[WHAT YOU HAVE TO DO]
Your answer should be the full data, transcribed exactly, with no pictures in it.

[INFORMATION GIVEN]

◆ ◆ ◆

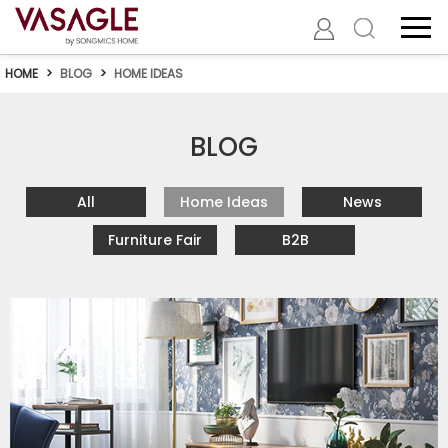
HOME
>
BLOG
>
HOME IDEAS
BLOG
All
Home Ideas
News
Furniture Fair
B2B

◆ ◆ ◆

[RESULT BELOW]
HOME
>
BLOG
>
HOME IDEAS
BLOG
All
Home Ideas
News
Furniture Fair
B2B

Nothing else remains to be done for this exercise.